Sanction contre le groupe SIX confirmée

Le Tribunal administratif fédéral confirme la sanction de 7,029 millions de francs prononcée par la Commission de la concurrence contre le groupe SIX.

 
Symbolbild Six Group
Photo: iStock

L’arrêt concerne le domaine des transactions financières par carte, autrement dit les activités d’acceptation de cartes de crédit et de débit. Offrant diverses prestations en lien avec le traitement des paiements par carte, le groupe SIX a acquis une position dominante sur le marché en tant que fournisseur de cartes dans les années 2005 à 2007.

Abus de sa position dominante sur le marché
Dans son arrêt, le Tribunal administratif fédéral (TAF) qualifie le procédé appliqué par SIX d’abus de sa position dominante sur le marché au sens de l’article 7 de la loi sur les cartels. Le comportement illicite concerne en particulier le refus d’entretenir des relations commerciales et le recours à une transaction liée, au détriment des autres producteurs de terminaux et des commerçants.

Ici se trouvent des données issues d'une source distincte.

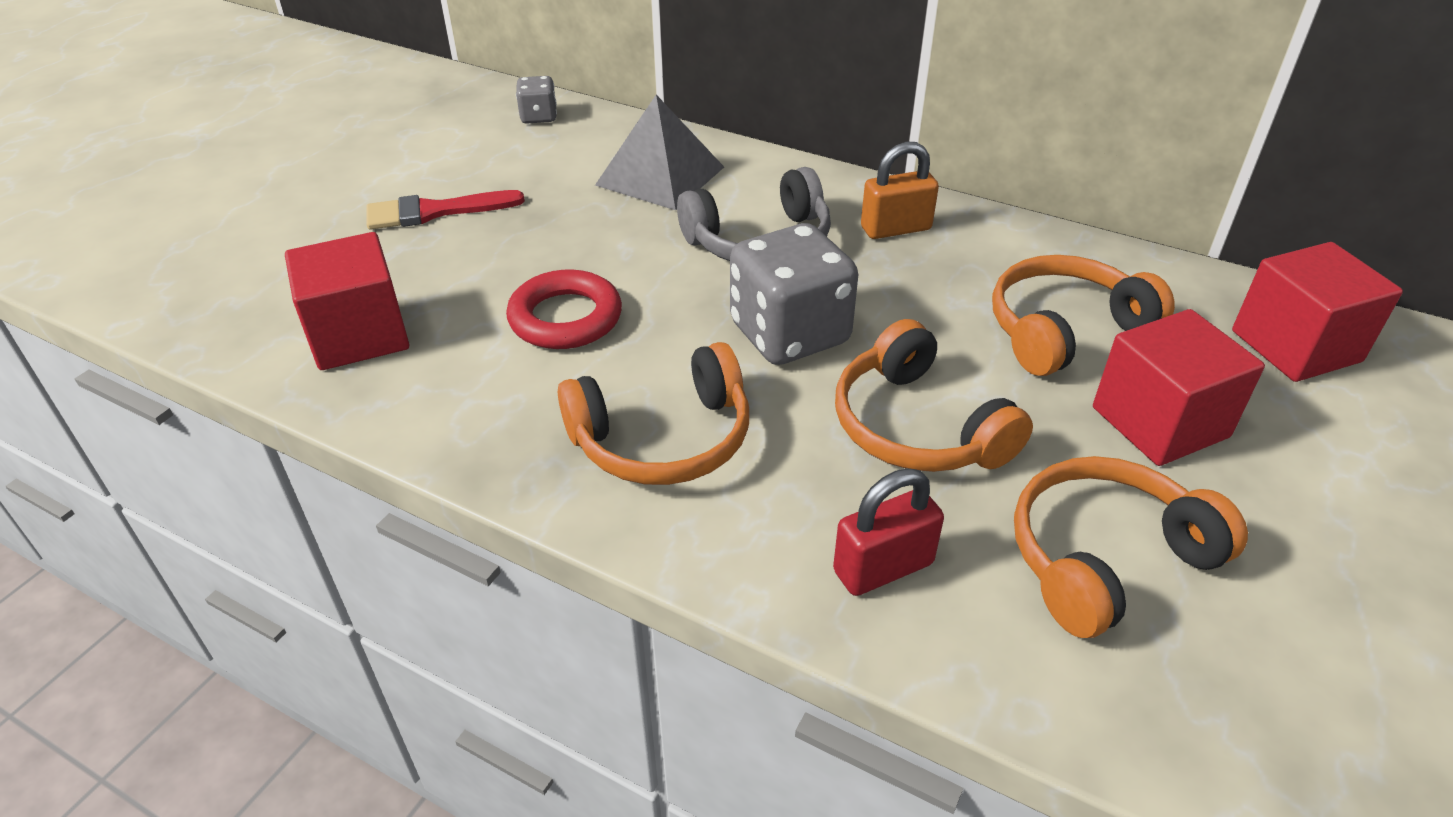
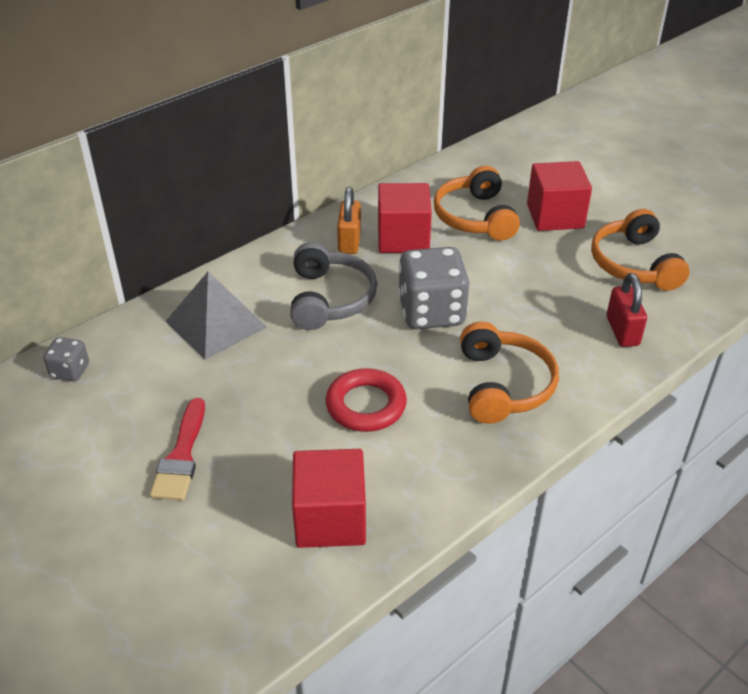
camera: 70 degrees left, 0 degrees up
(917, 427) = (529, 290): orange headphones -> none
(1295, 346) = (519, 158): red cube -> red cube (403, 238)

Nouveaux dispositifs de sécurité et conversion des devises
En 2005, les cartes de paiement ont été équipées de nouveaux dispositifs de sécurité. Ce développement a obligé les commerçants à se doter de nouveaux terminaux afin d’exclure leur propre responsabilité en cas d’utilisation abusive des cartes de paiement. A cette époque, le système dit de conversion dynamique des devises (Dynamic Currency Conversion, DCC) avait déjà aussi été introduit. Ce système permettait au détenteur d’une carte de procéder à des paiements à l’étranger non seulement dans la monnaie locale mais aussi dans la monnaie du pays d’origine. Pour promouvoir le recours à la conversion dynamique des devises, les fournisseurs de cartes ont offert aux commerçants de conclure des accords contractuels complémentaires comportant des conditions spéciales qui permettaient à ces derniers de réduire les commissions prélevées usuellement.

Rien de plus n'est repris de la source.